Оба глядят друг на друга. После секундной заминки они вновь пробуют соединить две половины одного и того же опознавательного предмета. Они пробуют так. Затем так. Но нет и нет – полурыбки в одно целое не соединяются, возможен подлог, и потому он и она опасливо смотрят друг на друга (крупно: глаза его – глаза ее), подозрение пересиливает все прочие чувства, и вот, уже не желая ни спросить, ни узнать, ни разобраться, оба вдруг встают со скамьи и быстро уходят в разные стороны. И исчезают в темноте ночи.

Луна. Пустая скамейка. Три тополя.

* * *

Когда после выговора сверху Птышков переманил людей и наконец приел, подобрал этот отдел, давно валявшийся под ногами, Голощекову оставили лишь двух юнцов, кроме того – переселили.

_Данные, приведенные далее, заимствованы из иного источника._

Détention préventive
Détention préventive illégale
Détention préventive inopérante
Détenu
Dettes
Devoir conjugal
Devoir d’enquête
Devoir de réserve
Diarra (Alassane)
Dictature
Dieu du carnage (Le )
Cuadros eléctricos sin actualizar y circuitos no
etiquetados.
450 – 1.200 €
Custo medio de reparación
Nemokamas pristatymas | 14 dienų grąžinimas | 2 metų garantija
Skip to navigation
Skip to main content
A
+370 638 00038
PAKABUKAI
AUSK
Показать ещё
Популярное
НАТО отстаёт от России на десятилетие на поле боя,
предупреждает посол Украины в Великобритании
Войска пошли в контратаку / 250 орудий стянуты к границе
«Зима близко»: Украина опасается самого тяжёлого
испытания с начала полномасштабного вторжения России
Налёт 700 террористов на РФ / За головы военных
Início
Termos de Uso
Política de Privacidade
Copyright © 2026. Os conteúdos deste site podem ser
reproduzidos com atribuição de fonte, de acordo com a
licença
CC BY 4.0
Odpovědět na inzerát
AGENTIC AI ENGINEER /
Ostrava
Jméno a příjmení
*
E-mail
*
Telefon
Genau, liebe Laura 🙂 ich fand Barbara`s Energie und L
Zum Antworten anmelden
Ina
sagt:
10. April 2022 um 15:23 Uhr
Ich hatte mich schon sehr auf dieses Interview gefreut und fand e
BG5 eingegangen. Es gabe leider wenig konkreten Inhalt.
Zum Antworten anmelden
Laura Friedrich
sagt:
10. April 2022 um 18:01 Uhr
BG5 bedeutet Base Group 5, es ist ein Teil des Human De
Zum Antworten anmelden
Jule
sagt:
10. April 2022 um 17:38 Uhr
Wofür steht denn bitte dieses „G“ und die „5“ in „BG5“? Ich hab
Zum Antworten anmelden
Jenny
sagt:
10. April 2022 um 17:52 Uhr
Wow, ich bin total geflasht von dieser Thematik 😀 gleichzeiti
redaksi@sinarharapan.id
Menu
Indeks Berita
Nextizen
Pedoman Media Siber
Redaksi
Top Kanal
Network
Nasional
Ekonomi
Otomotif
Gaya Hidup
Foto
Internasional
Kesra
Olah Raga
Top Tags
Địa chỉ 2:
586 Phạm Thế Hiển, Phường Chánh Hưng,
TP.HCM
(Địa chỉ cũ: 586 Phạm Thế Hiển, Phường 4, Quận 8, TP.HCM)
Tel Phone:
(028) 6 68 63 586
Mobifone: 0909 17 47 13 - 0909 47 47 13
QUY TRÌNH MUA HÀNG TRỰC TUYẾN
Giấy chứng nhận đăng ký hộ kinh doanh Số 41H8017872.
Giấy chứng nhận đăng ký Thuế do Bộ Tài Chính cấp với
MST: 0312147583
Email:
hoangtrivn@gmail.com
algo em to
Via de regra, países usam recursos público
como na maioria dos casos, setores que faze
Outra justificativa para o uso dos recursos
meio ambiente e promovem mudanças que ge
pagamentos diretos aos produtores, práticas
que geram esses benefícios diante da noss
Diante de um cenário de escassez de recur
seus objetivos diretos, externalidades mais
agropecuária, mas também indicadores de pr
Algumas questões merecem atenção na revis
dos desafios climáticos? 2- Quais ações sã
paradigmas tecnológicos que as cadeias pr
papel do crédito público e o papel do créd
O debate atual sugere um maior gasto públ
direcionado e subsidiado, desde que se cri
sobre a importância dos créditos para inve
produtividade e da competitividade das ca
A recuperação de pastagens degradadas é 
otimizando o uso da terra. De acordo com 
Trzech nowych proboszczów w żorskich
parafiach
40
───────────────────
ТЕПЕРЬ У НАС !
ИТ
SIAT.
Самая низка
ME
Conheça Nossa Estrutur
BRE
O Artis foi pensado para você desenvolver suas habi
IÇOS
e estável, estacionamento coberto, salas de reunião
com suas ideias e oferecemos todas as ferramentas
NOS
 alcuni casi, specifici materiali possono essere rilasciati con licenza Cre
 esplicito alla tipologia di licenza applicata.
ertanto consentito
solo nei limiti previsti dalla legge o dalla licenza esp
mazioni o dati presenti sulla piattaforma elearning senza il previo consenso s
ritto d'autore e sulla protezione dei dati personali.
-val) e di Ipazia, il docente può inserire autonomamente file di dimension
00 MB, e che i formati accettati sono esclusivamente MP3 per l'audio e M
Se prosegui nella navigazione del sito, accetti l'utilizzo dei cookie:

Теперь Геннадий Павлович в небольшой комнатке – он сидит, уткнувшись в бумаги, считает, пересоставляет, решает, как считал, пересоставлял и решал раньше, а два молодых человека, вверенных ему и напрочь его не уважающих, сидят за своими столами как раз за спиной, сзади Геннадия Павловича. (Их трое в комнатке – три стола, три стула.)

* * *

Вдруг я думаю (и ни на чем это не основано), что Птышков, создавший себе отдел, создаст еще и идею, а там и направление работы, выдвинется, сядет в кресло, а став влиятельным, просто так – смеха ради – выпроводит Геннадия Павловича на пенсию как можно скорее. Или даже изгонит, не дожидаясь его пенсии, чтобы не мозолил глаза человек, столь долго казавшийся ему заслоном на пути. Казавшийся ступенькой, на которую надо влезть. Камнем-валуном, который горный поток должен свалить, отвалить, отбросить в сторону, не все же его обтекать и не обходить же его стороной вечно. Именно, мол, по некоей инерции преследования Птышков станет Геннадия Павловича изгонять и изгонит до конца. Не столько мистика, сколько неизбежность узнавания себя. (Человек-ступенька, которого надо перешагнуть, – образ в динамике.) Но и обратное возможно: самоутверждения ради Птышков-злодей не выпроводит его на пенсию и не выгонит преждевременно, именно сохранит, посадит в своем собственном отделе, притом неподалеку, как живое напоминание. Как трофей. Как знак, который всегда будет показывать, как надо вести себя в современном бою. (Когдатошний двойник, а также черный человек превратился в человека-ступеньку, который...) И тогда я буду бояться и думать (и тоже необоснованно), что Геннадий Павлович, вырвавшись однажды из тумана апатий, осознает неявное свое унижение (в качестве трофея) и возмутится. Он вдруг заговорит. Вдруг его посетит какая-то героическая идея, и он начнет много, как в молодости, говорить. (Как в молодости – но не в молодости.) Он будет говорить без умолку. И, увы, без оглядки. Он взбунтуется по любому пустяку, а там его понесет, и он будет говорить и говорить, пока не угодит, бедный, в психушку. Я совершенно точно знаю, что ничего похожего не будет. Что будет обычный и спокойный пенсионер Г.П.Голощеков, который вполне смирен и вполне обычен, который не даст и не позволит самому же себе разрушить свой собственный домашний покой, обставленный высокими духовными размышлениями и миром книг, – знаю и все же боюсь. Может быть, дело не в нем, а в чем-то еще. Почему я боюсь?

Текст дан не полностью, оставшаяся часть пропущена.